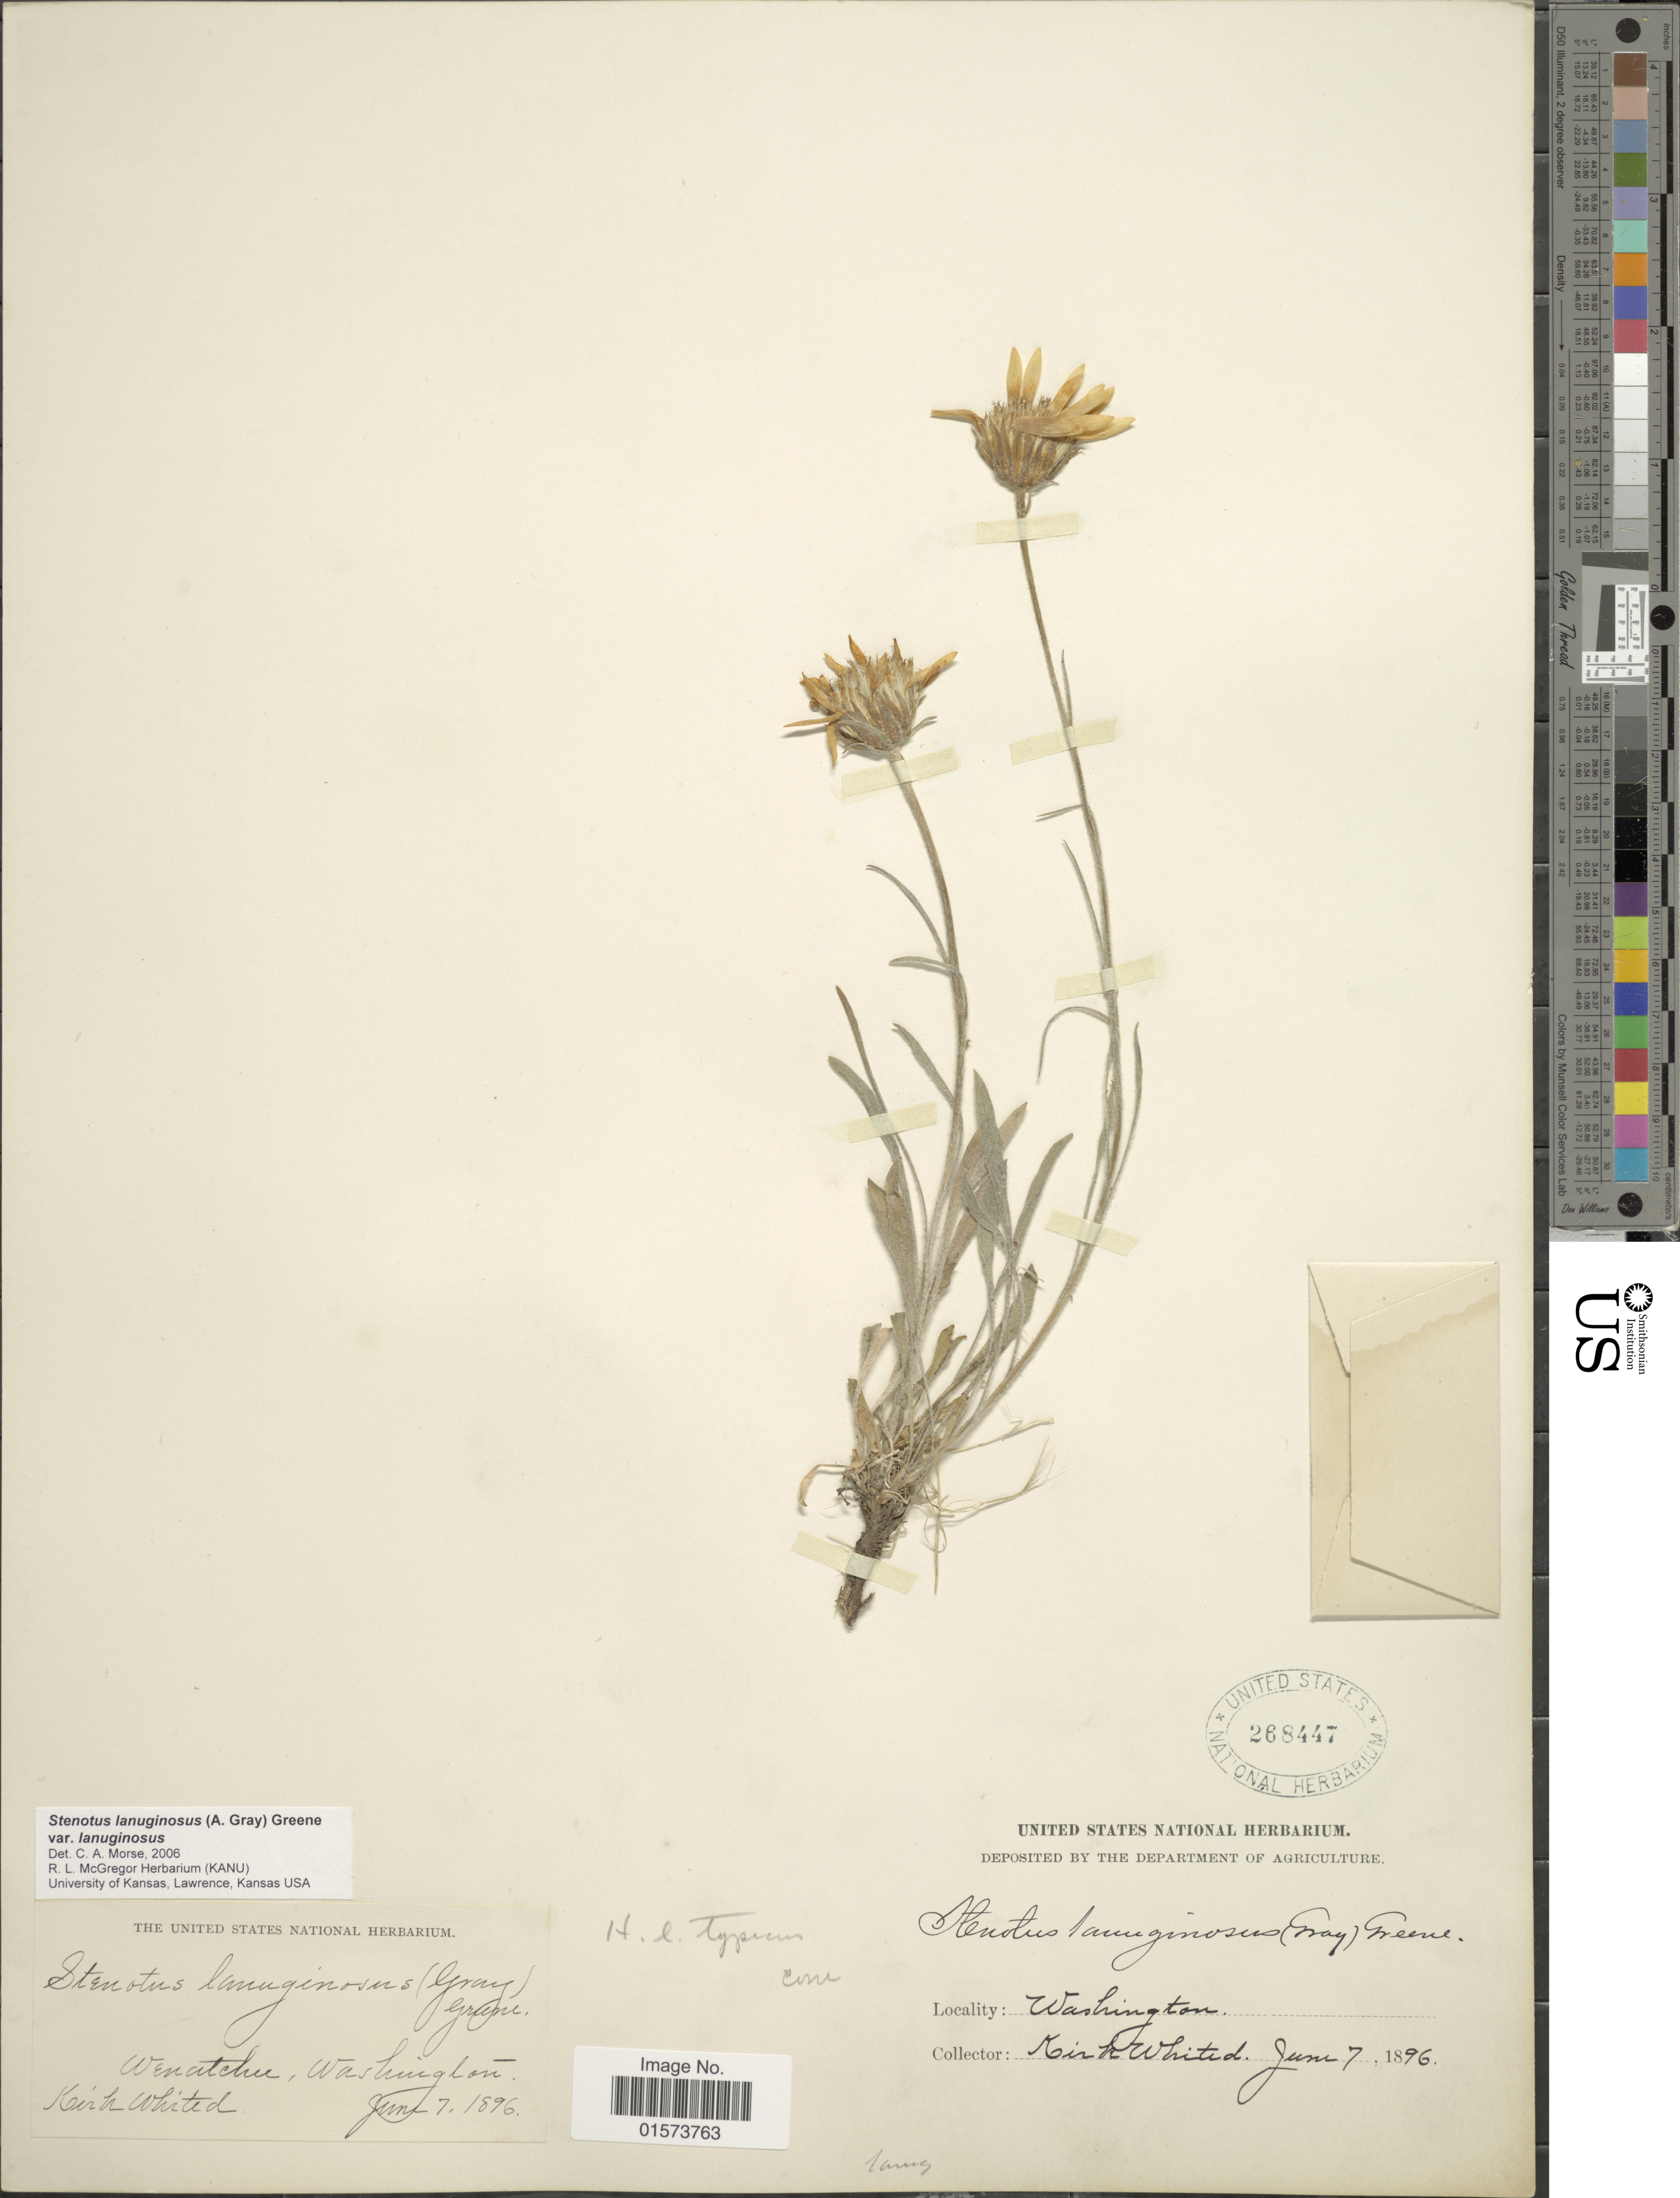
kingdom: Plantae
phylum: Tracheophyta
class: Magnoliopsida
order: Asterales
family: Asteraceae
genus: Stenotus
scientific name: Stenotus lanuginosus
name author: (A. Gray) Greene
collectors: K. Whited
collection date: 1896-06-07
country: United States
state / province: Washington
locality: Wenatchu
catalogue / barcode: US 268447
^^^^^^^^
▶ Task details
Copy the lines above exactly as they appear, leaving out the picture.

▶ The output
kingdom: Plantae
phylum: Tracheophyta
class: Magnoliopsida
order: Asterales
family: Asteraceae
genus: Stenotus
scientific name: Stenotus lanuginosus
name author: (A. Gray) Greene
collectors: K. Whited
collection date: 1896-06-07
country: United States
state / province: Washington
locality: Wenatchu
catalogue / barcode: US 268447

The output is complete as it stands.